Directions for this task: Transcribe each record exactly. Include every one.
------ Data provided
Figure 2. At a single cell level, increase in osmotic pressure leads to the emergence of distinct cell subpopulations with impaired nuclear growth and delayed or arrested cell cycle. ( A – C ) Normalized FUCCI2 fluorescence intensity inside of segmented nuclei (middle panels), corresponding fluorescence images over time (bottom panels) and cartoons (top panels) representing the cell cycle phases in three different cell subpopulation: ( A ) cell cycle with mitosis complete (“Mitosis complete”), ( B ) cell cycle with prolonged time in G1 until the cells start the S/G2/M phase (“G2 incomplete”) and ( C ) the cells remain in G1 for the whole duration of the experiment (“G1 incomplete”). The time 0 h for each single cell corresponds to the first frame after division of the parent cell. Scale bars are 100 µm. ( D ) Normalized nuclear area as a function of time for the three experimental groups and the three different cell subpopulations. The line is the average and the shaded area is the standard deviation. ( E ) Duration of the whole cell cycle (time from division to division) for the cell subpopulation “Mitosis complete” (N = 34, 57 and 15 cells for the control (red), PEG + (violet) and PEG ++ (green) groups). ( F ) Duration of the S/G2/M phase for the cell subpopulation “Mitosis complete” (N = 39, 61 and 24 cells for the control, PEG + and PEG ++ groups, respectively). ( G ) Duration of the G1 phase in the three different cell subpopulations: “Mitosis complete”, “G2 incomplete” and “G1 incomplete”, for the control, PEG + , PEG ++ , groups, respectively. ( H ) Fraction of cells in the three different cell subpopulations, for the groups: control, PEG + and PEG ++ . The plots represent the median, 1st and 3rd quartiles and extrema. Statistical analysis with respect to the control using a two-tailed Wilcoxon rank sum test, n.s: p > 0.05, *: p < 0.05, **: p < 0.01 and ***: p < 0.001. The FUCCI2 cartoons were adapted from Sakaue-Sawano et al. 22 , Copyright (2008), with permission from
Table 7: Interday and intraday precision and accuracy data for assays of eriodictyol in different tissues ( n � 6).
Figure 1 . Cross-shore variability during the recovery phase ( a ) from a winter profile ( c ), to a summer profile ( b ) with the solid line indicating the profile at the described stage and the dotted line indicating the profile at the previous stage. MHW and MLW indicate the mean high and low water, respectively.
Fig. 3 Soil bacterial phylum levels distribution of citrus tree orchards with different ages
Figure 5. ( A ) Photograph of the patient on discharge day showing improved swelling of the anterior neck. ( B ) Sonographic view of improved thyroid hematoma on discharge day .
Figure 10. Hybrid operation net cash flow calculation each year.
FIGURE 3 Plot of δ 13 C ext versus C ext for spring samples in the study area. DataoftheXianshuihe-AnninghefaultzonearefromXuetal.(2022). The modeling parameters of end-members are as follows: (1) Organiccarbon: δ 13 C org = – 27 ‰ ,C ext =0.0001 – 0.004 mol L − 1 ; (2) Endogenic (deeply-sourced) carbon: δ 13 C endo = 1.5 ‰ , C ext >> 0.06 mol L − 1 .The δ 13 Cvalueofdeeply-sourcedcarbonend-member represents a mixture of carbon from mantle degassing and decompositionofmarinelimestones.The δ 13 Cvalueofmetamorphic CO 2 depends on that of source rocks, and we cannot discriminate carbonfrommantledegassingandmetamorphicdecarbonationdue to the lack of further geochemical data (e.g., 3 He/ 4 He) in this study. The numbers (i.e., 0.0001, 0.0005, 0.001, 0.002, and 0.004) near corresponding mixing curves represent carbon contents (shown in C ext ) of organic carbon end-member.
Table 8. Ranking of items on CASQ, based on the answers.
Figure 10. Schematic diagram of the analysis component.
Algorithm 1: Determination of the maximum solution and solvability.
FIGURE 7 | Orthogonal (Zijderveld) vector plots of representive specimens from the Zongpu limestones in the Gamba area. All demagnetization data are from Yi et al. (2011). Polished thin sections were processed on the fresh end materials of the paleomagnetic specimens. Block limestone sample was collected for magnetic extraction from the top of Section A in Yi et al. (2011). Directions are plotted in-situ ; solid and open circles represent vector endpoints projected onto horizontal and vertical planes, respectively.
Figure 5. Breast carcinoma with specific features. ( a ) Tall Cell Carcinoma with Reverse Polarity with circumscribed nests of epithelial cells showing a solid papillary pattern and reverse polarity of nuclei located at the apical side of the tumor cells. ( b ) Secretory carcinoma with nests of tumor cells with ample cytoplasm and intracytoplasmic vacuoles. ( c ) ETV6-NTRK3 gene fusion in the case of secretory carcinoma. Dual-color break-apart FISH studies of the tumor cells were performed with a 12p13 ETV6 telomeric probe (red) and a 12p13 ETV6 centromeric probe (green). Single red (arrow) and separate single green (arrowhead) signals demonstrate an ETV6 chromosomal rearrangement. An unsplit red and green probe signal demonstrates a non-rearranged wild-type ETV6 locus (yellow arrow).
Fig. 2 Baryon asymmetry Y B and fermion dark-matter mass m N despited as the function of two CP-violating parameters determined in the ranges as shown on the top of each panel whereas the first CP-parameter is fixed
------------
Response area:
Figure 2. At a single cell level, increase in osmotic pressure leads to the emergence of distinct cell subpopulations with impaired nuclear growth and delayed or arrested cell cycle. ( A – C ) Normalized FUCCI2 fluorescence intensity inside of segmented nuclei (middle panels), corresponding fluorescence images over time (bottom panels) and cartoons (top panels) representing the cell cycle phases in three different cell subpopulation: ( A ) cell cycle with mitosis complete (“Mitosis complete”), ( B ) cell cycle with prolonged time in G1 until the cells start the S/G2/M phase (“G2 incomplete”) and ( C ) the cells remain in G1 for the whole duration of the experiment (“G1 incomplete”). The time 0 h for each single cell corresponds to the first frame after division of the parent cell. Scale bars are 100 µm. ( D ) Normalized nuclear area as a function of time for the three experimental groups and the three different cell subpopulations. The line is the average and the shaded area is the standard deviation. ( E ) Duration of the whole cell cycle (time from division to division) for the cell subpopulation “Mitosis complete” (N = 34, 57 and 15 cells for the control (red), PEG + (violet) and PEG ++ (green) groups). ( F ) Duration of the S/G2/M phase for the cell subpopulation “Mitosis complete” (N = 39, 61 and 24 cells for the control, PEG + and PEG ++ groups, respectively). ( G ) Duration of the G1 phase in the three different cell subpopulations: “Mitosis complete”, “G2 incomplete” and “G1 incomplete”, for the control, PEG + , PEG ++ , groups, respectively. ( H ) Fraction of cells in the three different cell subpopulations, for the groups: control, PEG + and PEG ++ . The plots represent the median, 1st and 3rd quartiles and extrema. Statistical analysis with respect to the control using a two-tailed Wilcoxon rank sum test, n.s: p > 0.05, *: p < 0.05, **: p < 0.01 and ***: p < 0.001. The FUCCI2 cartoons were adapted from Sakaue-Sawano et al. 22 , Copyright (2008), with permission from
Table 7: Interday and intraday precision and accuracy data for assays of eriodictyol in different tissues ( n � 6).
Figure 1 . Cross-shore variability during the recovery phase ( a ) from a winter profile ( c ), to a summer profile ( b ) with the solid line indicating the profile at the described stage and the dotted line indicating the profile at the previous stage. MHW and MLW indicate the mean high and low water, respectively.
Fig. 3 Soil bacterial phylum levels distribution of citrus tree orchards with different ages
Figure 5. ( A ) Photograph of the patient on discharge day showing improved swelling of the anterior neck. ( B ) Sonographic view of improved thyroid hematoma on discharge day .
Figure 10. Hybrid operation net cash flow calculation each year.
FIGURE 3 Plot of δ 13 C ext versus C ext for spring samples in the study area. DataoftheXianshuihe-AnninghefaultzonearefromXuetal.(2022). The modeling parameters of end-members are as follows: (1) Organiccarbon: δ 13 C org = – 27 ‰ ,C ext =0.0001 – 0.004 mol L − 1 ; (2) Endogenic (deeply-sourced) carbon: δ 13 C endo = 1.5 ‰ , C ext >> 0.06 mol L − 1 .The δ 13 Cvalueofdeeply-sourcedcarbonend-member represents a mixture of carbon from mantle degassing and decompositionofmarinelimestones.The δ 13 Cvalueofmetamorphic CO 2 depends on that of source rocks, and we cannot discriminate carbonfrommantledegassingandmetamorphicdecarbonationdue to the lack of further geochemical data (e.g., 3 He/ 4 He) in this study. The numbers (i.e., 0.0001, 0.0005, 0.001, 0.002, and 0.004) near corresponding mixing curves represent carbon contents (shown in C ext ) of organic carbon end-member.
Table 8. Ranking of items on CASQ, based on the answers.
Figure 10. Schematic diagram of the analysis component.
Algorithm 1: Determination of the maximum solution and solvability.
FIGURE 7 | Orthogonal (Zijderveld) vector plots of representive specimens from the Zongpu limestones in the Gamba area. All demagnetization data are from Yi et al. (2011). Polished thin sections were processed on the fresh end materials of the paleomagnetic specimens. Block limestone sample was collected for magnetic extraction from the top of Section A in Yi et al. (2011). Directions are plotted in-situ ; solid and open circles represent vector endpoints projected onto horizontal and vertical planes, respectively.
Figure 5. Breast carcinoma with specific features. ( a ) Tall Cell Carcinoma with Reverse Polarity with circumscribed nests of epithelial cells showing a solid papillary pattern and reverse polarity of nuclei located at the apical side of the tumor cells. ( b ) Secretory carcinoma with nests of tumor cells with ample cytoplasm and intracytoplasmic vacuoles. ( c ) ETV6-NTRK3 gene fusion in the case of secretory carcinoma. Dual-color break-apart FISH studies of the tumor cells were performed with a 12p13 ETV6 telomeric probe (red) and a 12p13 ETV6 centromeric probe (green). Single red (arrow) and separate single green (arrowhead) signals demonstrate an ETV6 chromosomal rearrangement. An unsplit red and green probe signal demonstrates a non-rearranged wild-type ETV6 locus (yellow arrow).
Fig. 2 Baryon asymmetry Y B and fermion dark-matter mass m N despited as the function of two CP-violating parameters determined in the ranges as shown on the top of each panel whereas the first CP-parameter is fixed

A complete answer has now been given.